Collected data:

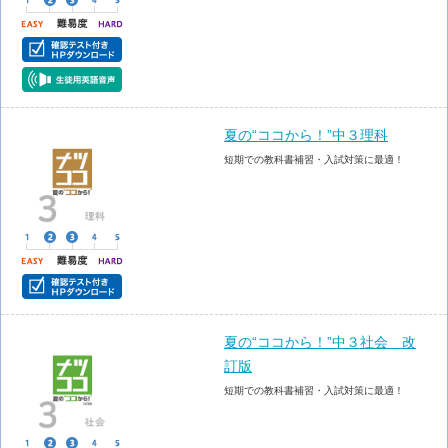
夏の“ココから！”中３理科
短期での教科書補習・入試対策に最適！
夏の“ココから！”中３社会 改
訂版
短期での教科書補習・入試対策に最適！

**Exercise prompt:**
Write out every record exactly. Leave the pictures out.

**Result for this exercise:**
夏の“ココから！”中３理科
短期での教科書補習・入試対策に最適！
夏の“ココから！”中３社会 改
訂版
短期での教科書補習・入試対策に最適！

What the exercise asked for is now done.